Kenney’s second book, Orrery (1985), took its name from an 18th-century device used to display the movements of the solar system. The work features sonnets devoted to physics, memory, and time, as well as a sequence set on an apple cider farm in present-day Vermont. Poet-critic J.D. McClatchy hailed Kenney as “a poet with large ambitions” with “the talent to fulfill them.” Kenney’s third book, The Invention of the Zero (1993), likewise garnered praise for its intricacy and profound commitment to craft. “What first impresses is Kenney’s language,” noted Christopher Merrill in the Los Angeles Times, “which is at once gorgeous, exact and difficult to penetrate.” Speaking to a Seattle newspaper, Kenney noted that The Invention of the Zero had been an obsessive, exacting effort: “It didn’t begin as a pretentious book, but I got in over my head, both intellectually and technically. That book ended up being a good way to alienate anyone who thought they liked my previous work. I stand by the book, but do not expect people to like it.”
During the 1980s and ’90s Kenney received a number of prestigious awards, including the Lannan Award, the Rome Prize in Literature from the American Academy and Institute of Arts and Letters, and a fellowship from the John D. and Catherine T. MacArthur Foundation.

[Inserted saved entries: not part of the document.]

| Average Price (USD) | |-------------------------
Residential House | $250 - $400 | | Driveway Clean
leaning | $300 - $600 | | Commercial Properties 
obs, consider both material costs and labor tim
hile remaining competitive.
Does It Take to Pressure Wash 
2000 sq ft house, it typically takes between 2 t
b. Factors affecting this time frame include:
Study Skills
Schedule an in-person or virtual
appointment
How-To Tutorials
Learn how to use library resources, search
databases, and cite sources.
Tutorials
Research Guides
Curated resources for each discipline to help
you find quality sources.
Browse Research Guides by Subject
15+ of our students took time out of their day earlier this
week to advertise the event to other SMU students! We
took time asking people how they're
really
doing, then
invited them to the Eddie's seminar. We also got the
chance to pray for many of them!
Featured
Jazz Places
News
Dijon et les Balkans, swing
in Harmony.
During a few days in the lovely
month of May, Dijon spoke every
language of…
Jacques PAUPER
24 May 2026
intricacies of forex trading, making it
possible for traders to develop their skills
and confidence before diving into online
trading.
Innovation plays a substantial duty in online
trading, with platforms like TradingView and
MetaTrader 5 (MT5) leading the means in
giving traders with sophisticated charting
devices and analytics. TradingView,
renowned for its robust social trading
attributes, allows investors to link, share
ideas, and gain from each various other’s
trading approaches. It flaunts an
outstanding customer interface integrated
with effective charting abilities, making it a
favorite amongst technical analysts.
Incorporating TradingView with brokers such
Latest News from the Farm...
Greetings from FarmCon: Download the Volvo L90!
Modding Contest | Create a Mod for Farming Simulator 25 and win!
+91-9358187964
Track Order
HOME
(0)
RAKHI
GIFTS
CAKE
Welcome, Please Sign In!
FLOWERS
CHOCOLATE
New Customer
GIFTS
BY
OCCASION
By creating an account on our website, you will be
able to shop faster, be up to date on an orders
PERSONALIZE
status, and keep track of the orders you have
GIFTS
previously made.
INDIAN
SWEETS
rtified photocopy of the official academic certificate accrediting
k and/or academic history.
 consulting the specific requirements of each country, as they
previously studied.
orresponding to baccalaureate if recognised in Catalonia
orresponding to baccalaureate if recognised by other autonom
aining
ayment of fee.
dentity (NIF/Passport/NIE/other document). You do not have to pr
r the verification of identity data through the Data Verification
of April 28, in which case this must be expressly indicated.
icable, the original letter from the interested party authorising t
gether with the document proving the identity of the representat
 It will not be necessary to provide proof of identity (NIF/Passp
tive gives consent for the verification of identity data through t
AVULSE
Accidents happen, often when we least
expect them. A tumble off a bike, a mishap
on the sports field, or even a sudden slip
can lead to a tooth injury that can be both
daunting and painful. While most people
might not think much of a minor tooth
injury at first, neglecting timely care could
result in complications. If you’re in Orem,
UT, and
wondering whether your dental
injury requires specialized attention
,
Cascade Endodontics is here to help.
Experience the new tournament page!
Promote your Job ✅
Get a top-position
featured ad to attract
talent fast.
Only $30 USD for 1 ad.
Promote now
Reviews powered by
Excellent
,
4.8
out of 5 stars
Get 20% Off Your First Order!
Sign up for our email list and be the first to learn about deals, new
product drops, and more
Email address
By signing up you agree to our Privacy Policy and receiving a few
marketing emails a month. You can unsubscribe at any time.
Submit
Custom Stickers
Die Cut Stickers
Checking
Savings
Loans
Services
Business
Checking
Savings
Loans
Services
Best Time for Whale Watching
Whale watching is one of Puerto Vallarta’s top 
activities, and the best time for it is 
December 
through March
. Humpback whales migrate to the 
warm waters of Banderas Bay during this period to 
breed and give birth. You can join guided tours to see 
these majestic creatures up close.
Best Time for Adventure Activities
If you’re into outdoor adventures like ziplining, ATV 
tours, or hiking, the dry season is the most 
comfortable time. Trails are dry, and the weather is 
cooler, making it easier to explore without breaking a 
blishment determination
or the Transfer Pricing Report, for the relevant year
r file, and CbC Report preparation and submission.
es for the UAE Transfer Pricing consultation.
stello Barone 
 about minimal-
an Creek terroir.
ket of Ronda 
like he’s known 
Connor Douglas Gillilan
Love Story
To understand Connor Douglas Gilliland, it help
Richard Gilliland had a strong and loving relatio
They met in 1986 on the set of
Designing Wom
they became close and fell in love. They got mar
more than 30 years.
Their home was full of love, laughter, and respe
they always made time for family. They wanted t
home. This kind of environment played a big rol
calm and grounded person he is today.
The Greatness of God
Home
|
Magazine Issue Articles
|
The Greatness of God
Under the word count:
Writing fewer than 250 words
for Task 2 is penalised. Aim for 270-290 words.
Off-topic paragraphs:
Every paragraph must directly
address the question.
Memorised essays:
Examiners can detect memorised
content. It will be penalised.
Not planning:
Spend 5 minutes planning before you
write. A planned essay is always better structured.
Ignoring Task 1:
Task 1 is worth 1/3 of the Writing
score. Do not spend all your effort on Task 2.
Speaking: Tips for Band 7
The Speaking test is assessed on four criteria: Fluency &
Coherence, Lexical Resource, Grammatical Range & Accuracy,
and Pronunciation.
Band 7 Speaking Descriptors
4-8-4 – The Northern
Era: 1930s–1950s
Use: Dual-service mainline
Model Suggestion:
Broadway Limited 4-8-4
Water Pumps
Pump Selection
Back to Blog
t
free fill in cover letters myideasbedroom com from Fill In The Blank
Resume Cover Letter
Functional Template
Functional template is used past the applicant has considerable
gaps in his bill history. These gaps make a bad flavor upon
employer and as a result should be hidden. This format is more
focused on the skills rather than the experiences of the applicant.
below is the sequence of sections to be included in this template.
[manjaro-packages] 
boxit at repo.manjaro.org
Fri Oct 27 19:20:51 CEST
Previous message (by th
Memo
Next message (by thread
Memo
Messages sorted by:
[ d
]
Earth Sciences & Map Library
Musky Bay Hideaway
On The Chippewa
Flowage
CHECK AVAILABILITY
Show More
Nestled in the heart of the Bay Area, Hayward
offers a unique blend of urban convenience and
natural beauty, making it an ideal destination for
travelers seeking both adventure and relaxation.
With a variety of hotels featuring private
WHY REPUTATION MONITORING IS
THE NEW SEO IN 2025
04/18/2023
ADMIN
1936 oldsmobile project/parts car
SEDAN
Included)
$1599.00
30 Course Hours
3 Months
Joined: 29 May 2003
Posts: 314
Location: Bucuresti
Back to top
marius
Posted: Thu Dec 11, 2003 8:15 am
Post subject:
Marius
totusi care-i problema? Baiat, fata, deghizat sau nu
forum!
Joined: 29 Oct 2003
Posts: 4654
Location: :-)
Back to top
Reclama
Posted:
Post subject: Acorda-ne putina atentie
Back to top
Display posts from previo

A 15-year silence punctuates Kenney’s later career. In 2008 he published The One-Strand River: Poems 1994–2007, which includes an astonishing range, variety, and number of poems—the collection is over 150 pages long. Writing in the Iowa Review, poet Tod Marshall declared, “this book feels and reads like a book of poems—tradition and the sense of a life lived in our world are touchstone throughout. And yet, frequently, the diction, the syntactical gymnastics, the sheer original limberness with language demand that we tune in, pay attention.” In 2019, Random House published Terminator: Poems 2008–2018. Reviewer Jason Whitmarsh praised this collection in Poetry Northwest: “Kenney’s work is as alive and thrilling and fully human as anything I’ve read. It’s the result of an extraordinarily curious mind and a world that is deeply felt—and it somehow includes us in that mind and in that experience. I read these poems and I see and think and (most astonishing of all) feel more acutely.”
Kenney is the Grace M. Pollock Professor of Creative Writing at the University of Washington, where he teaches in the MFA program. He lives with his family in Port Townsend, Washington.